Flagger通过Prometheus查询相关POD的监控指标，并根据配置向ASM发起VirtualService配置更新。
ASM下发VirtualService配置到各ASM sidecar，从而实现渐进式灰度发布。

Flagger渐进式发布流程

Flagger官网描述了渐进式发布流程，这里翻译如下：

探测并更新灰度Deployment到新版本
灰度POD实例数从0开始扩容
等待灰度POD实例数到达HPA定义的最小副本数量
灰度POD实例健康检测
由flagger-loadtester实例发起acceptance-test验证
灰度发布在验证失败时终止
由flagger-loadtester实例发起load-test验证
在配置流量复制时开始从生产全流量复制到灰度
每分钟从Prometheus查询并检测请求成功率和请求延迟等监控指标
灰度发布在监控指标不符预期的数量到达阈值时终止
达到配置中迭代的次数后停止流量复制
开始切流到灰度POD实例
更新生产Deployment到新版本
等待生产Deployment滚动升级完毕
等待生产POD实例数到达HPA定义的最小副本数量
生产POD实例健康检测
切流回生产POD实例
灰度POD实例缩容至0
发送灰度发布分析结果通知

原文如下：

With the above configuration, Flagger will run a canary release with the following steps:

detect new revision (deployment spec, secrets or configmaps changes)
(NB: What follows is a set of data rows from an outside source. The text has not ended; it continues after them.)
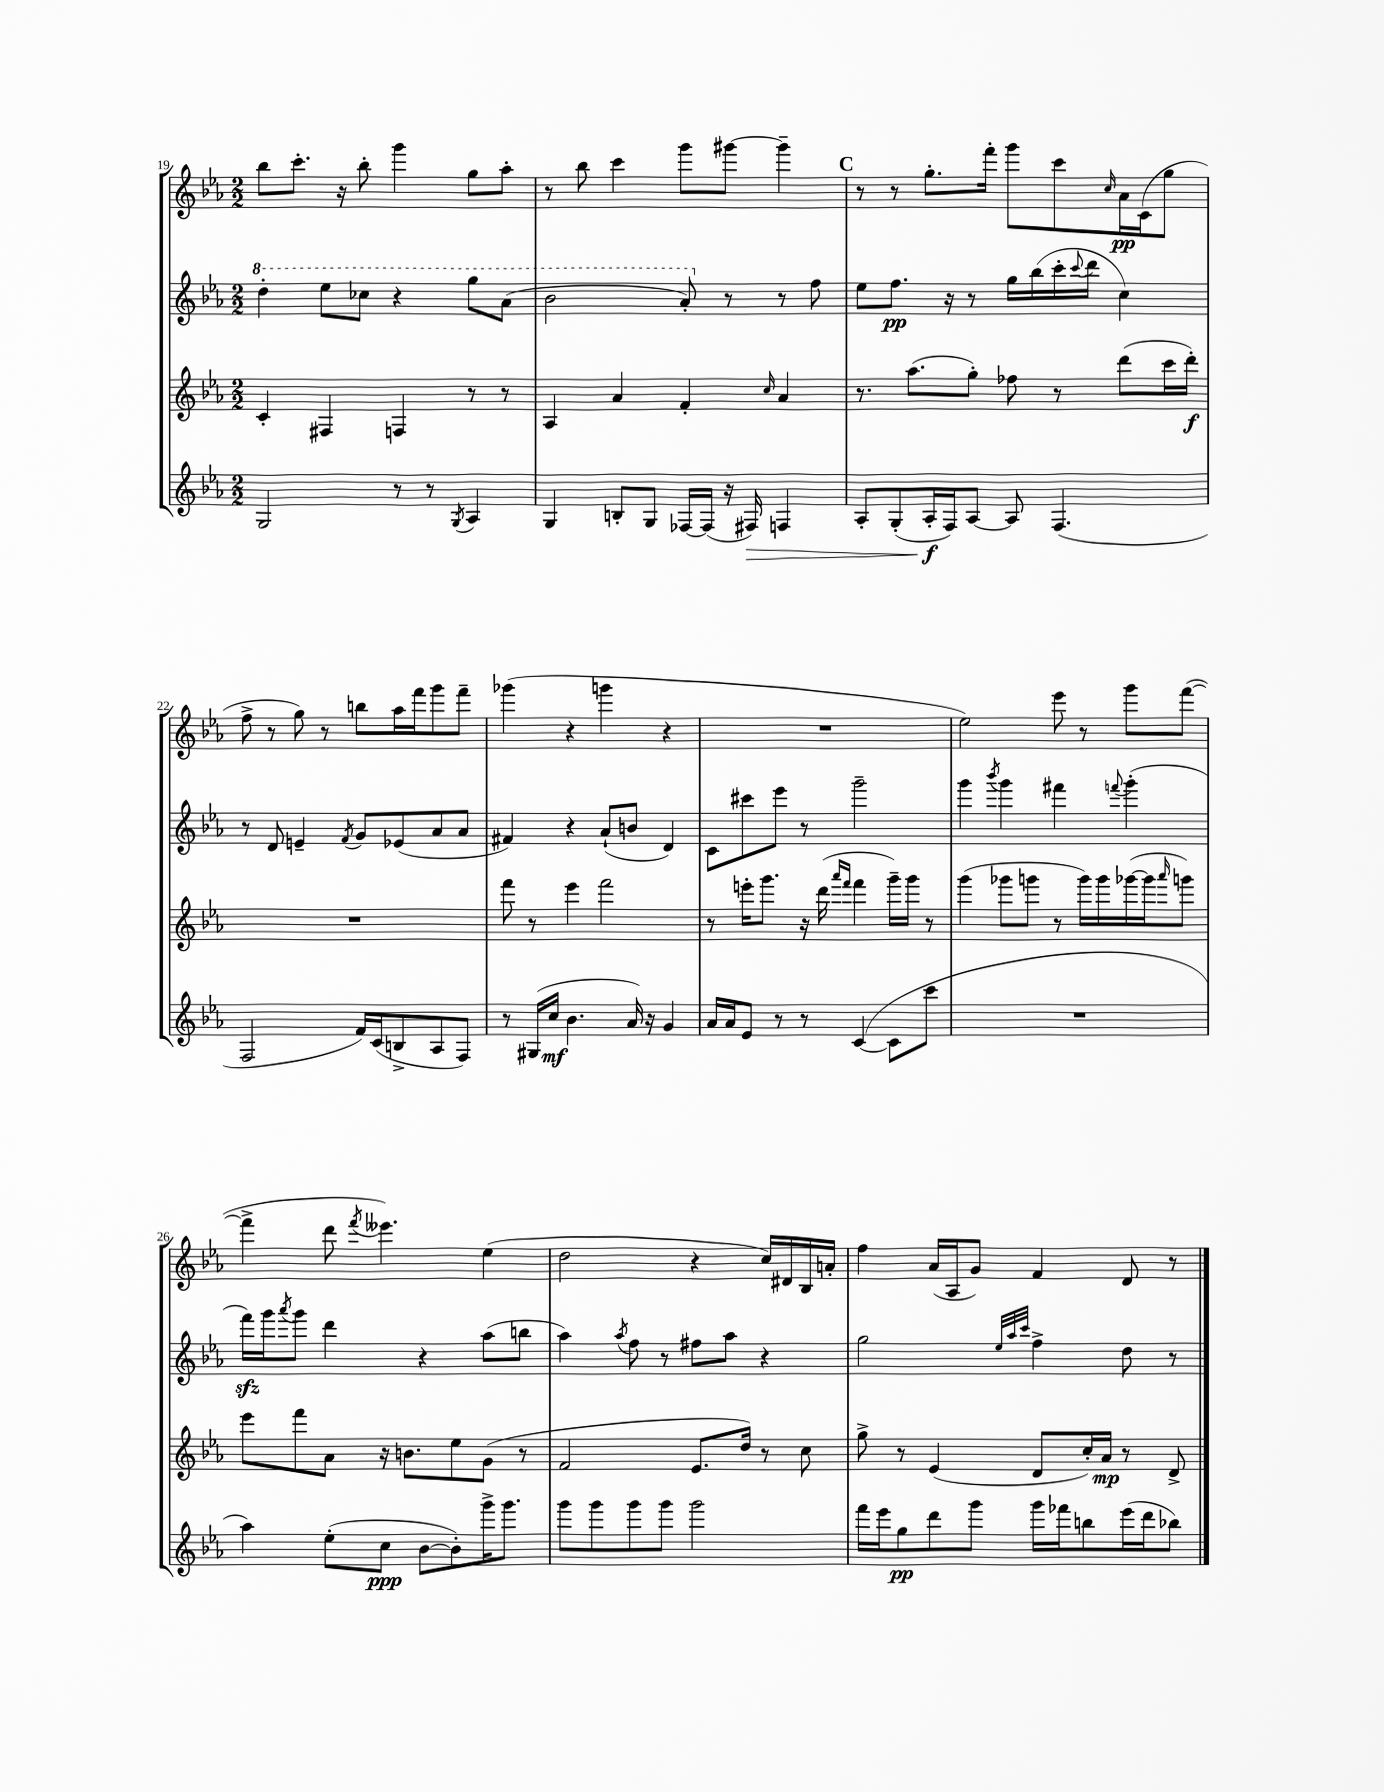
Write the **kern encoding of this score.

**kern	**kern	**kern	**kern
*staff4	*staff3	*staff2	*staff1
*clefG2	*clefG2	*clefG2	*clefG2
*k[b-e-a-]	*k[b-e-a-]	*k[b-e-a-]	*k[b-e-a-]
*M2/2	*M2/2	*M2/2	*M2/2
2G	4c'	4ddd'	8bb-
.	.	.	8.ccc'
.	4F#	8eee-	.
.	.	.	16r
.	.	8ccc-	8bb-'
8r	4F	4r	4ggg
8r	.	.	.
8qG	.	.	.
4A-	8r	8ggg	8gg
.	8r	(8aa-	8aa-'
=	=	=	=
4G	4A-	2bb-	8r
.	.	.	8bb-
8B'	4a-	.	4ccc
8G	.	.	.
[16F-	4f'	8aa-')	8ggg
(16F-]	.	.	.
16r	.	8r	[8ggg#
16F#)	.	.	.
.	16qqcc	.	.
4F	4a-	8r	4ggg#~]
.	.	8ff	.
=	=	=	=
8A-'	8.r	8ee-	8r
(8G'	.	8.ff	8r
.	(8.aa-	.	.
16A-'	.	.	8.gg'
16F)	.	16r	.
[8A-	8gg')	8r	.
.	.	.	16fff'
8A-]	8ff-	16gg	8ggg
.	.	(16bb-	.
(4.F	8r	16ccc'	8ccc
.	.	8qqccc	.
.	.	16ddd	.
.	.	.	16qqcc
.	(8ddd	4cc)	16a-
.	.	.	(16c
.	16ccc	.	8gg
.	16ddd')	.	.
=	=	=	=
2F	1r	8r	8ff^
.	.	8d	8r
.	.	4e~	8gg)
.	.	.	8r
.	.	8qf	.
16f)	.	8g	8bb
(16c	.	.	.
8B^	.	(8e-	16aa-
.	.	.	16fff
8A-	.	8a-	8ggg
8F)	.	8a-	8fff~
=	=	=	=
8r	8fff	4f#)	(4ggg-
(16G#	8r	.	.
16cc	.	.	.
4.b-	4eee-	4r	4r
.	2fff	(8a-`	4ggg
16a-)	.	8b	.
16r	.	.	.
4g	.	4d)	4r
=	=	=	=
16a-	8r	8c	1r
16a-	.	.	.
8e-	16eee'	8ccc#	.
.	8.ggg	.	.
8r	.	8eee-	.
8r	16r	8r	.
.	(16ddd	.	.
.	16qqaaa-	.	.
.	16qqfff	.	.
([4c	4fff	2ggg~	.
8c]	16ggg~)	.	.
.	16ggg	.	.
8ccc	8r	.	.
=	=	=	=
1r	(4ggg	4ggg	2ee-)
.	.	8qbbb-	.
.	8ggg-	4ggg	.
.	8ggg	.	.
.	8r	4fff#	8eee-
.	16ggg)	.	8r
.	16ggg	.	.
.	.	8qqfff	.
.	([16ggg-	(4ggg'	8ggg
.	16ggg-]	.	.
.	16qqaaa-	.	.
.	8ggg)	.	([8fff
=	=	=	=
4aa-)	8eee-	16fff)	4fff^]
.	.	16ggg	.
.	.	8qaaa-	.
.	8fff	8ggg	.
(8ee-'	8a-	4ddd	8ddd
.	.	.	8qfff
8cc	16r	.	4.eee--)
.	8.b	.	.
[8b-	.	4r	.
8b-'])	8ee-	.	.
16ggg^	(8g	(8aa-	(4ee-
8.ggg	.	.	.
.	8r	8bb	.
=	=	=	=
8ggg	2f	4aa-)	2dd
8ggg	.	.	.
.	.	8qaa-	.
8ggg	.	8ff	.
8ggg	.	8r	.
2ggg	8.e-	8ff#	4r
.	.	8aa-	.
.	16dd)	.	.
.	8r	4r	16cc)
.	.	.	16d#
.	8cc	.	16B-
.	.	.	16a'
=	=	=	=
16fff	8gg^	2gg	4ff
16eee-	.	.	.
8gg	8r	.	.
8ddd	(4e-	.	(16a-
.	.	.	16A-
8ggg	.	.	8g)
.	.	32qqee-	.
.	.	32qqaa-	.
.	.	32qqccc	.
16ggg	8d	4ff^	4f
16fff-	.	.	.
8bb	16cc')	.	.
.	16a-	.	.
(16eee-	8r	8dd	8d
16ddd	.	.	.
8bb-)	8d^	8r	8r
==	==	==	==
*-	*-	*-	*-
scale from zero the canary deployment

wait for the HPA to set the canary minimum replicas

check canary pods health

run the acceptance tests

abort the canary release if tests fail

start the load tests

mirror 100% of the traffic from primary to canary

check request success rate and request duration every minute

abort the canary release if the metrics check failure threshold is reached

stop traffic mirroring after the number of iterations is reached

route live traffic to the canary pods

promote the canary (update the primary secrets, configmaps and deployment spec)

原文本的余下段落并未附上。